(Beginning of Supplied information)

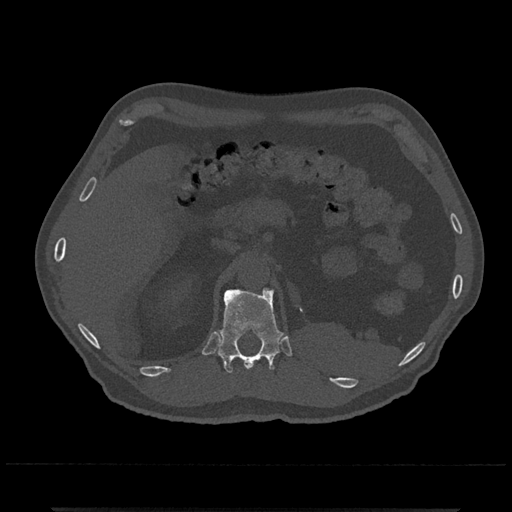
CT including the spine, one axial slice; slice 436 of 797 in the series (ordered by position); 120 kVp; bone window (W 1800 / L 400 HU); 0.5 mm slice thickness; 512 × 512 image matrix, field of view 393 × 393 mm. Patient: male, 67 years. Case-level facts recorded for this patient, not image findings: primary cancer: prostate.
Outlined on this slice (semi-automatic segmentation, software-assisted and operator-edited):
- T12 vertebra: bounding box <217,288,283,373> (left, top, right, bottom; pixels)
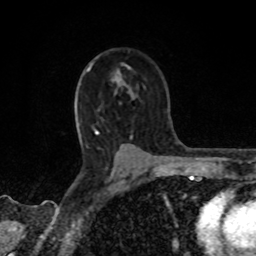
Breast MRI, one axial slice. Position 56 of 80 along the scan axis. Cropped to one breast. Dynamic contrast-enhanced series, time point 2 of 8 at this slice position (early post-contrast). 1.5 T. TE 4.2 ms, TR 7 ms. 2 mm slice thickness. 256 × 256 image matrix, field of view 155 × 155 mm. Female patient.
Outlined on this slice (semi-automatically segmented with operator editing):
- enhancing-tissue mask used for the functional tumour volume (all voxels passing the contrast-enhancement thresholds inside the analysis volume; usually the tumour): bounding box <89,67,115,81> (left, top, right, bottom; pixels)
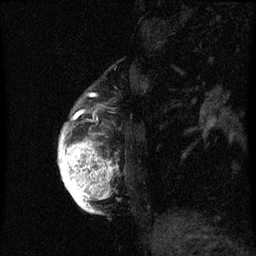
Breast MRI (dynamic contrast-enhanced), one sagittal slice. Slice 11 of 60 in the series (ordered by position). Dynamic contrast-enhanced series, image 2 of 3 at this slice position (ordered by acquisition). 1.5 T. TE 4.2 ms, TR 8 ms. 2 mm slice thickness. 256 × 256 image matrix, field of view 180 × 180 mm. Female patient, age 56 years.
Outlined on this slice (semi-automatic segmentation, software-assisted and operator-edited):
- analysis volume of interest (the breast-tissue region the enhancement analysis was run in; not a lesion): bounding box (x1, y1, x2, y2) in pixels: (58, 96, 119, 215)
- tumour enhancement mask (voxels above the 70 % enhancement threshold inside the analysis volume of interest): (58, 110, 113, 213)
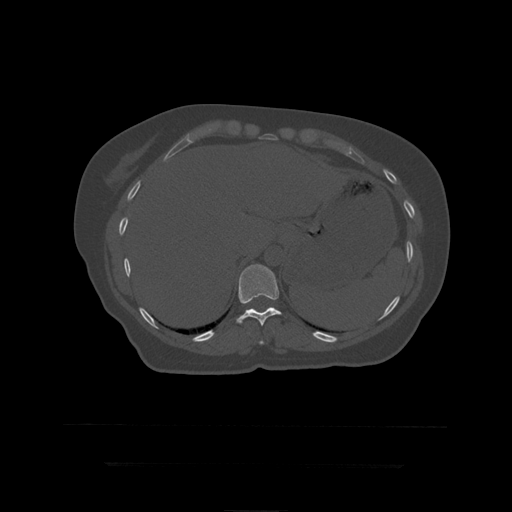
CT including the spine, one axial slice. Slice 219 of 399 in the series (ordered by position). Reconstruction kernel STANDARD. 120 kVp. Bone window (W 1800 / L 400 HU). 512 × 512 image matrix, field of view 450 × 450 mm. Patient age 41 years. From the clinical record (not read from this slice): primary cancer: breast.
Outlined on this slice (semi-automatic segmentation, software-assisted and operator-edited):
- T10 vertebra: bounding box [x1, y1, x2, y2] px = [259, 341, 264, 345]
- T11 vertebra: [236, 265, 283, 326]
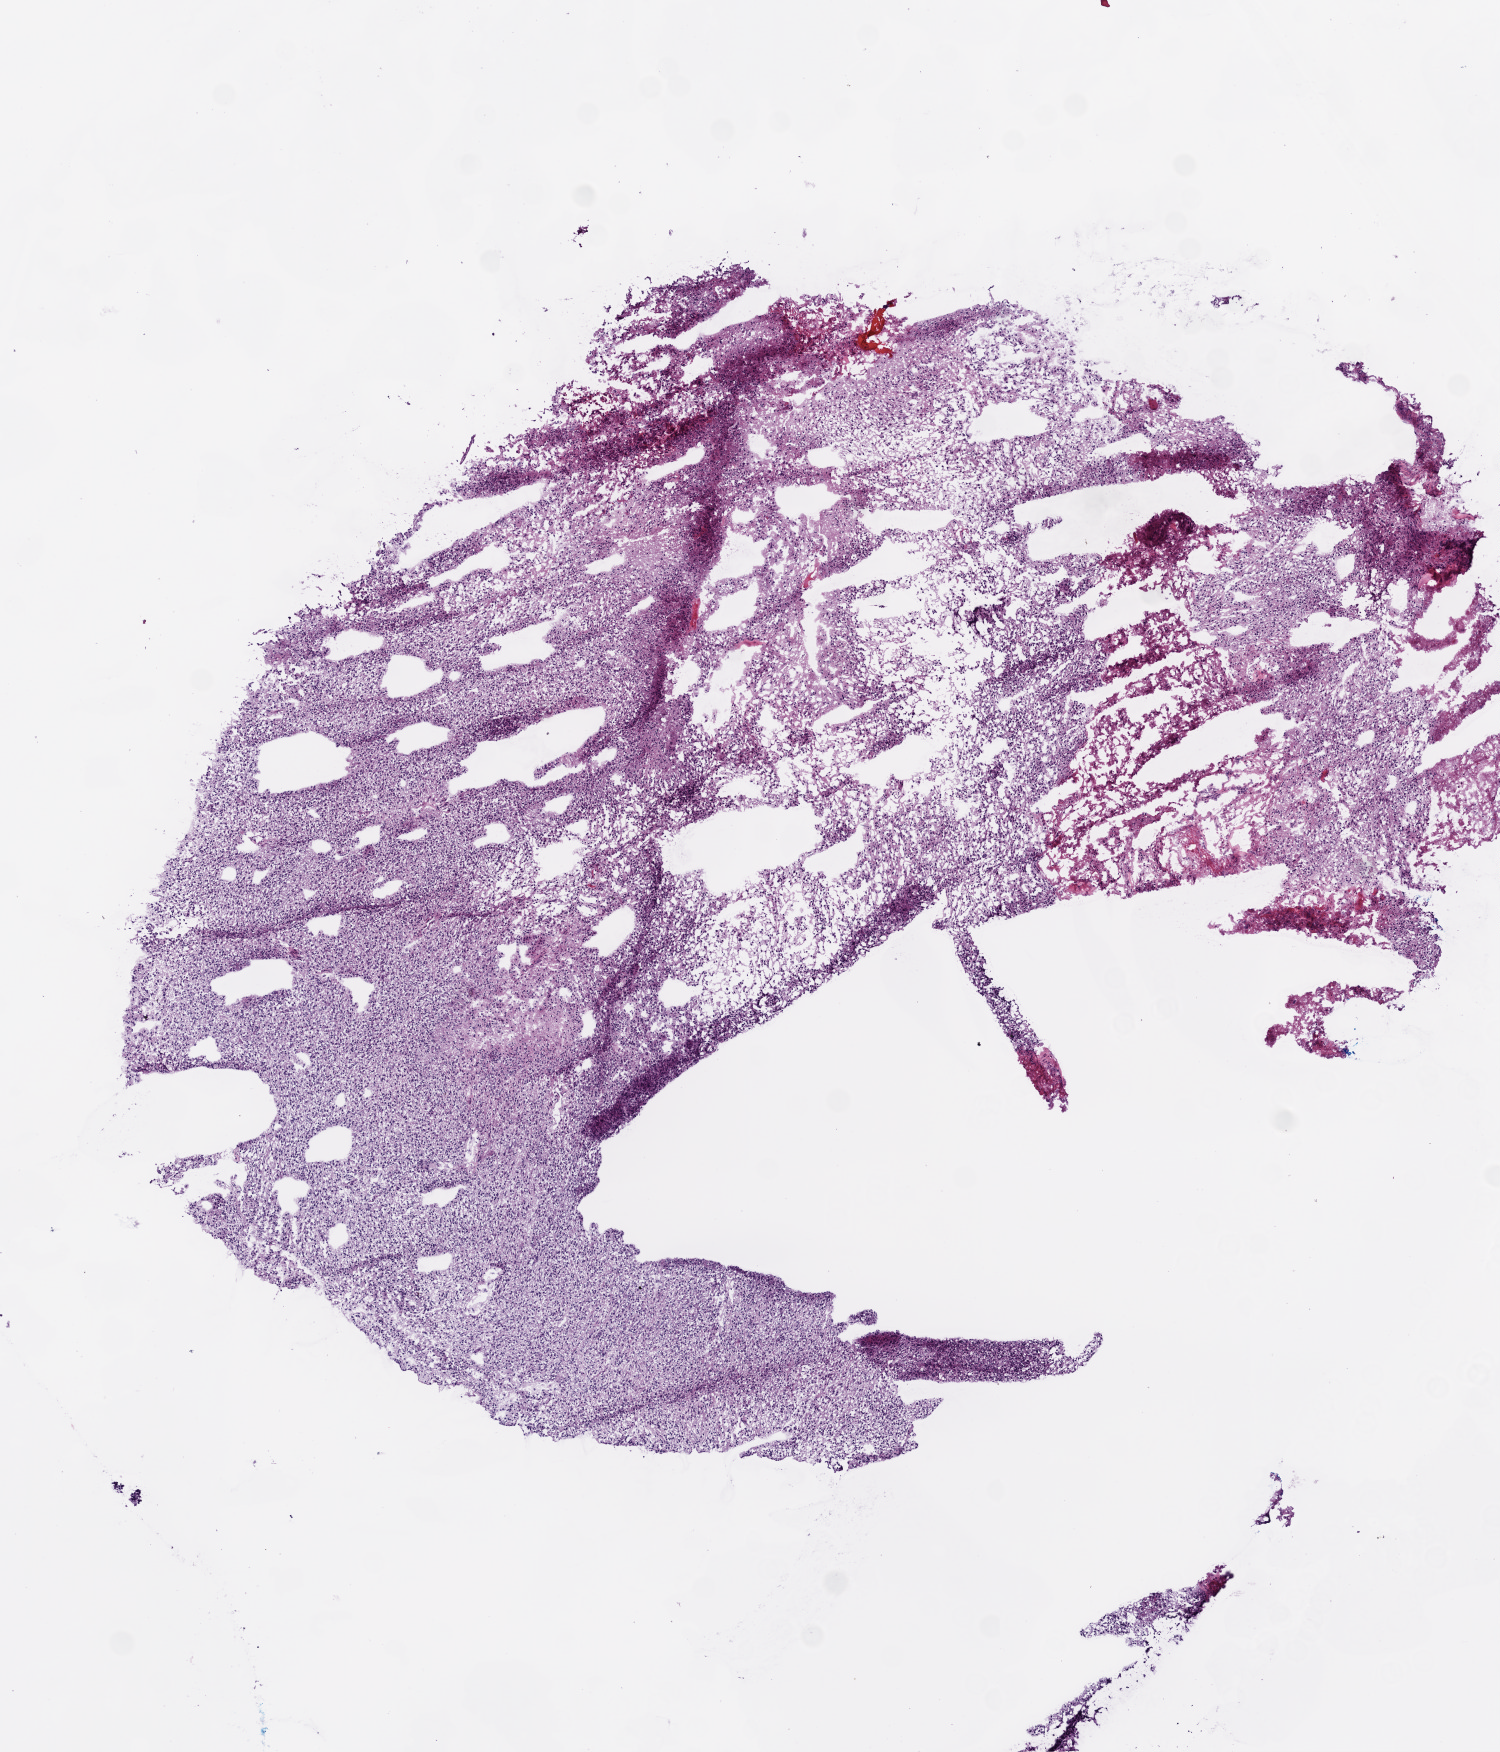
Whole-slide histology image, H&E-stained, low-resolution overview of the scanned area, about 6.0 x 7.0 mm, frozen section from the bottom of the tissue portion, sample: primary tumour, brain. Patient: male, age at initial diagnosis 83 years. Slide review estimates, as recorded: tumour cells 95%, tumour nuclei 85%, normal cells 0%, stromal cells 0%, necrosis 5%.
* histologic diagnosis: Glioblastoma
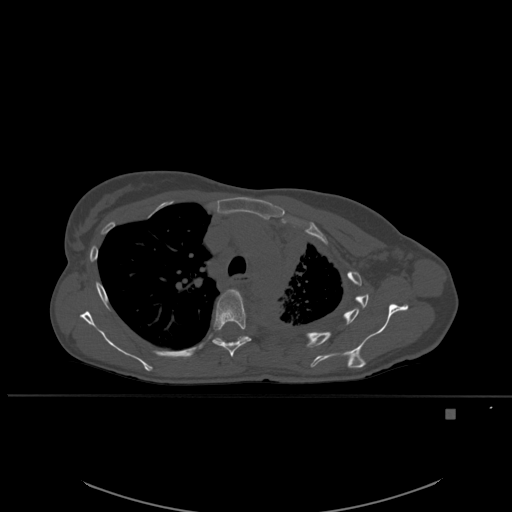
CT including the spine, one axial slice. Position 398 of 537 along the scan axis. Bone window (W 1800 / L 400 HU). 512 × 512 image matrix. Patient: female, 45 years. Case-level facts recorded for this patient, not image findings: primary cancer: lung.
Outlined on this slice (semi-automatically segmented with operator editing):
- T5 vertebra: box from (x=212, y=289) to (x=252, y=357) px
- T6 vertebra: (x=214, y=336)–(x=244, y=342)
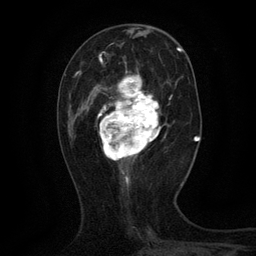
Breast MRI (dynamic contrast-enhanced), one axial slice. Slice 44 of 134 in the series (ordered by position). Cropped to one breast. Dynamic contrast-enhanced series, time point 2 of 6 at this slice position (early post-contrast). 3 T. TE 2.7 ms, TR 5.5 ms. 1.2 mm slice thickness. 256 × 256 image matrix, field of view 160 × 160 mm. Female patient.
Outlined on this slice (semi-automatically segmented with operator editing):
- enhancing-tissue mask used for the functional tumour volume (all voxels passing the contrast-enhancement thresholds inside the analysis volume; usually the tumour): bounding box [x1, y1, x2, y2] px = [93, 60, 162, 168]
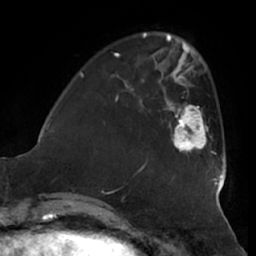
Breast MRI (dynamic contrast-enhanced), one axial slice. Position 16 of 66 along the scan axis. Cropped to one breast. Dynamic contrast-enhanced series, time point 2 of 7 at this slice position (early post-contrast). 1.5 T. TE 2.9 ms, TR 6.2 ms. 2.4 mm slice thickness. 256 × 256 image matrix. Female patient.
Annotated regions visible in this slice (semi-automatically segmented with operator editing):
- enhancing-tissue mask used for the functional tumour volume (all voxels passing the contrast-enhancement thresholds inside the analysis volume; usually the tumour): bounding box [x1, y1, x2, y2] px = [163, 88, 214, 153]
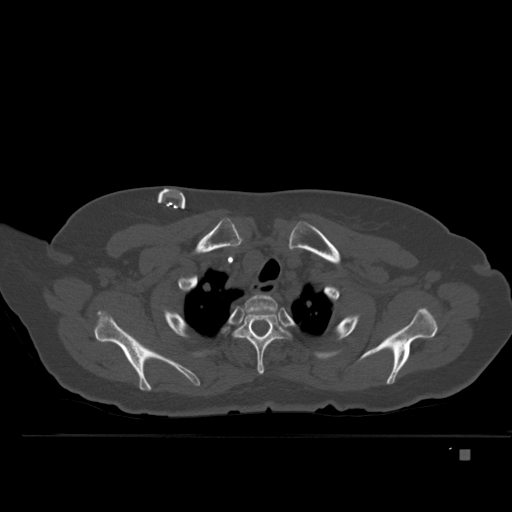
CT including the spine, one axial slice. Slice 393 of 477 in the series (ordered by position). Bone window (W 1800 / L 400 HU). 512 × 512 image matrix. Patient: female, 74 years. From the clinical record (not read from this slice): primary cancer: colon.
Outlined on this slice (semi-automatic segmentation, software-assisted and operator-edited):
- T1 vertebra: box from (x=230, y=294) to (x=278, y=324) px
- T2 vertebra: (x=223, y=306)–(x=294, y=374)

(End of Supplied information)

Your assignment: For every line in the data above that has the string "pixels", return that line.

Problem solution:
- T12 vertebra: bounding box <217,288,283,373> (left, top, right, bottom; pixels)
- enhancing-tissue mask used for the functional tumour volume (all voxels passing the contrast-enhancement thresholds inside the analysis volume; usually the tumour): bounding box <89,67,115,81> (left, top, right, bottom; pixels)
- analysis volume of interest (the breast-tissue region the enhancement analysis was run in; not a lesion): bounding box (x1, y1, x2, y2) in pixels: (58, 96, 119, 215)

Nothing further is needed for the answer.